Family time is also hugely important to Renton. He’s a proud dad to Bonnie and Max, and a husband whose happy place is snowboarding on Mount Buller with his wife Chelsie.
Christmas in the Millar household is full of family, friends and food. Their tradition is to have a big get together on the Sunday before Christmas and make the best use of the long days. Cooking is a combined effort from his loved ones, but Renton mainly just does the eating. With Australian classics like prawns and pavlova on the table, it’d be hard not to.
The season is an opportunity for him to catch up with people he hasn’t seen for a while, but he also loves the wide-eyed excitement of his kids.

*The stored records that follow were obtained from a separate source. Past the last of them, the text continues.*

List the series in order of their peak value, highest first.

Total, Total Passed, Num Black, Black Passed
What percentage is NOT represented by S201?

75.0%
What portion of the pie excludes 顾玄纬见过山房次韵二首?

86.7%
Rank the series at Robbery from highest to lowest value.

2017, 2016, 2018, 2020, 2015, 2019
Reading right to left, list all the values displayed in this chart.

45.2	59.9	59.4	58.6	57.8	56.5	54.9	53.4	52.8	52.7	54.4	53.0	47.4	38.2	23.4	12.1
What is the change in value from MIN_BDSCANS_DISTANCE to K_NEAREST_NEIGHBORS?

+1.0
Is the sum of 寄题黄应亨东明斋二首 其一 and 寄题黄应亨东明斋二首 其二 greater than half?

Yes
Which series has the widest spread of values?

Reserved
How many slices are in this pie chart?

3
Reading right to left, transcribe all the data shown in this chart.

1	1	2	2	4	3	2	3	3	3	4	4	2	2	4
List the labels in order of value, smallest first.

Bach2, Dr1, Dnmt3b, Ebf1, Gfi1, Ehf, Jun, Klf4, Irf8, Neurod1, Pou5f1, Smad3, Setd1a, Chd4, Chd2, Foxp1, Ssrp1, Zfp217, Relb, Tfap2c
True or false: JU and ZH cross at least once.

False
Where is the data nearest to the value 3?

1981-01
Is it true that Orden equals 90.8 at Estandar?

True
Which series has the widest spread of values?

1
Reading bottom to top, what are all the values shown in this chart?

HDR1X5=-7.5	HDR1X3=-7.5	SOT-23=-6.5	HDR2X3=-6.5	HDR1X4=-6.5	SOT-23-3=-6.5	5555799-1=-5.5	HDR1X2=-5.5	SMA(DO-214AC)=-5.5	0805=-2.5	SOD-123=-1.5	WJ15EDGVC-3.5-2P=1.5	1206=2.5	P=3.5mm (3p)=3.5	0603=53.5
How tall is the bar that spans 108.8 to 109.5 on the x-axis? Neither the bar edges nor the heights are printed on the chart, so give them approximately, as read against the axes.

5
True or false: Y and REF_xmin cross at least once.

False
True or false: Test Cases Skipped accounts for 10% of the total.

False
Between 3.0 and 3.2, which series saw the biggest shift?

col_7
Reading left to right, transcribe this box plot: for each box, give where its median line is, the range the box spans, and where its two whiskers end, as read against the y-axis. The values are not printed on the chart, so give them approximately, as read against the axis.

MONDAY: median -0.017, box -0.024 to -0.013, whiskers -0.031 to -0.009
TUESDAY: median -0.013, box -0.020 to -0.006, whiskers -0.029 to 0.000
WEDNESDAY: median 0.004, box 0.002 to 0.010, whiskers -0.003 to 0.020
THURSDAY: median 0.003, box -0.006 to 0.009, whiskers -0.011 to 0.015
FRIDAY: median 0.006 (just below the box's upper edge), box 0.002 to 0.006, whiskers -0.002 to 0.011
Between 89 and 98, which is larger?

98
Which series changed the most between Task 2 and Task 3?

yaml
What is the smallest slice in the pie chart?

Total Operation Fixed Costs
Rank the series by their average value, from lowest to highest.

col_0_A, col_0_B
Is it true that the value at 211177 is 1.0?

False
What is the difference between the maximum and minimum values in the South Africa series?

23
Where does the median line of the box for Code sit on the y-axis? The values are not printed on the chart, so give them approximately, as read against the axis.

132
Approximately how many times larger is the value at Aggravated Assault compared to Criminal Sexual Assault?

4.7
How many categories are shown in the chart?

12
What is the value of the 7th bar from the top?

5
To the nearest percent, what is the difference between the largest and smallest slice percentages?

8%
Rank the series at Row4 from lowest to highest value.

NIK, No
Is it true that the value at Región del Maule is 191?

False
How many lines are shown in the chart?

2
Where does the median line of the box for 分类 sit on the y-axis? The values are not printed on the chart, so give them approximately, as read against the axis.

“Last year the kids just ran into our bedroom, and I was pretty stoked that they didn’t run out to straightaway get their presents - they jumped into bed and had some cuddles”.
There are aspects of Renton’s upbringing in the West that he’d like his kids to learn too. “Something I’d like to pass onto my kids is how to work really hard. When I was growing up, there wasn’t really the possibility to be a pro skateboarder. I never knew you could actually do it.”
Living in the West gave him the edge and determination to follow his dreams.
“If you can see something that you want to do, you should work to try and achieve that, regardless if people think you can do it or not.”